Monday, September 21, 2015

Migrasi Tenaga Kerja: Siapa yang Mendapat Manfaat?

Pada pertengahan Juli 2015, Sahabat Insan menerima undangan untuk berpartisipasi dalam konferensi internasional yang diselenggarakan Solidarity Center tentang migrasi tenaga kerja dan pembangunan. Konferensi berjudul Labor Migration: Who benefits? A Global Conference on Worker Rights and Shared Prosperity (Migrasi Tenaga Kerja: Siapa yang Mendapat Manfaat? Sebuah Konferensi Global tentang Hak-Hak Pekerja dan Kesejahteraan Bersama), dilaksanakan pada tanggal 10-12 Agustus 2015 di hotel Novotel, Bogor, Indonesia. Kegiatan ini disponsori  juga oleh Migrant Care Indonesia. Dalam kesempatan ini, Sahabat Insan diwakili oleh salah satu pengawasnya, yaitu Ibu Astuti Sitanggang.


Dalam konferensi internasional tentang migrasi tenaga kerja ini, penyelenggara mengundang lebih dari 125 peserta, termasuk para mitra Solidarity Center dari serikat pekerja, asosiasi pekerja migran dan LSM, akademisi, para expert lain, wakil pemerintah, dan lembaga donor dari sekitar 25 negara.  Dengan keberagaman kelompok partisipan, diharapkan akan mendorong sebuah teori perubahan yang memberdayakan pekerja migran dan para pendukung mereka untuk mempromosikan hak-hak politik, sosial dan ekonomi pekerja migran dimana semua pekerja diperlakukan sama tanpa memandang status atau kewarganegaraan; dan menyediakan respon-respon alternatif dan inovatif dan bukan paradigma pembangunan yg dominan sekarang yang mempromosikan remitansi daripada hak-hak pekerja migran. 

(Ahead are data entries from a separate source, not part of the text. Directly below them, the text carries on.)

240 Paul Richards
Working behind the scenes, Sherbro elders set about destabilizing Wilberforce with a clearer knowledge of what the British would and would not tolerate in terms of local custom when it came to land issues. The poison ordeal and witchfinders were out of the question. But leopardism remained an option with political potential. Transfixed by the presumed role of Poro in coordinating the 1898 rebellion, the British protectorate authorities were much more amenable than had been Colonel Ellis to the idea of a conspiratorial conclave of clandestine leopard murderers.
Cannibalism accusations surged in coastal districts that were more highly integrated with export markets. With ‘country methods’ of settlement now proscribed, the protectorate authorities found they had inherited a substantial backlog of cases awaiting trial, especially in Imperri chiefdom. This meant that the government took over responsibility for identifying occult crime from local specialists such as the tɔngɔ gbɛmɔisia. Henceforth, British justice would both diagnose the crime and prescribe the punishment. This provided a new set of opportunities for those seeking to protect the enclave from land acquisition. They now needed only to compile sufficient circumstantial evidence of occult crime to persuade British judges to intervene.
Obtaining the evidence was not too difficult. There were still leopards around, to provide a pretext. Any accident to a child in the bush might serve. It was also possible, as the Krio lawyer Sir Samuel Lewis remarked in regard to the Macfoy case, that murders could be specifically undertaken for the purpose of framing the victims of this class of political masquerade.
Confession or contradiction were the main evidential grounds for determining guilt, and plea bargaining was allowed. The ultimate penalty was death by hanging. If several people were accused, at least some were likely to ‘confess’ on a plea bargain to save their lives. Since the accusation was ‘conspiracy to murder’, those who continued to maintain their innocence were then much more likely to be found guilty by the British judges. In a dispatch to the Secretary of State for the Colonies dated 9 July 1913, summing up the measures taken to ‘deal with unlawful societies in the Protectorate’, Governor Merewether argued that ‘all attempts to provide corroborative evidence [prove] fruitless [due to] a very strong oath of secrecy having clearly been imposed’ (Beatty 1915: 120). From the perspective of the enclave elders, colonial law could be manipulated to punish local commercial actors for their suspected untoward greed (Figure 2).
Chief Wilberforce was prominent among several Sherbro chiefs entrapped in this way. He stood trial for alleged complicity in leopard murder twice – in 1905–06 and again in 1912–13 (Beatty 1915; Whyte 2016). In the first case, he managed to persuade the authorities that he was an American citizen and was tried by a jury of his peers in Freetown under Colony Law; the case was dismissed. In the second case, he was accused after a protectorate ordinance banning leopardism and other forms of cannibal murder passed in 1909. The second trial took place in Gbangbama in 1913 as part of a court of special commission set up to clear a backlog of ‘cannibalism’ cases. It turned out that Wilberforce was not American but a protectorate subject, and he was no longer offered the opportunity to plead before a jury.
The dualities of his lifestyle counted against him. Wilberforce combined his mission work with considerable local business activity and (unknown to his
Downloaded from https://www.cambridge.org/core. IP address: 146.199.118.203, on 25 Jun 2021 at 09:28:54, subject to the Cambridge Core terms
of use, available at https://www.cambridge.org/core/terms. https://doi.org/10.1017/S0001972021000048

Workshop dalam kelompok dan sesi-sesi pleno difokuskan pada topik-topik seperti reformasi rekrutmen tenaga kerja, pengorganisasian pekerja migran, tantangan pendekatan transnasional, akses pada keadilan, partisipasi politik, dan penggunaan teknologi.Konferensi ini juga menyoroti tentang hal yang seringkali terabaikan, yaitu biaya ekonomi, sosial dan psikologi yang harus ditanggung pekerja migran akibat migrasi, termasuk eksploitasi dan pelanggaran hak asasi manusia. 

Seperti dikutip dari www.repubika.co.id, Direktur Eksekutif Solidarity Center Shawna Bader-Blau dalam kesempatan ini mengatakan bahwa konferensi ini diharapkan dapat menjadi forum berbagi ide untuk menjawab tantangan dan persoalan buruh migran di seluruh dunia. Solidarity Center mencatat, terdapat lebih dari 247 juta buruh di seluruh dunia. Mereka bermigrasi ke negara lain untuk mencari kesejahteraan.

Lebih lanjut, Shawna berkata bahwa para buruh migran itu rawan eksploitasi. Besar kemungkinan mereka mendapat perlakuan buruk dari majikan, mengalami ketidakadilan pemberian upah, penganiayaan, hingga ancaman kematian. Belum lagi besarnya biaya rekrutmen yang ditarifkan oleh agen tenaga kerja di tempat asal mereka. Seolah-olah, hasil jerih payah buruh migran digunakan untuk membayar hutang uang tersebut.  "Ini sama saja dengan perbudakan," kata Shawna.

Hasil yang telah didapatkan dalam pertemuan ini antara lain adalah: mendesak negara pengirim, negara penerima, dan negara transit untuk melindungi hak-hak buruh migran, khususnya para pekerja domestik. Selain itu, negara harus memperbaiki akses keadilan dan meratifikasi Konvensi ILO 189 tentang pekerja domestik (PRT) yang rentan pelanggaran HAM. Forum juga mendorong negara pengirim buruh migran untuk mereformasi sistem rekrutmen, yakni meniadakan biaya penempatan migran ke luar negeri.

Anis Hidayah, Direktur Eksekutif Migrant Care, mengatakan akan segera membawa hasil konferensi ke pemerintahan Jokowi untuk ditindaklanjuti.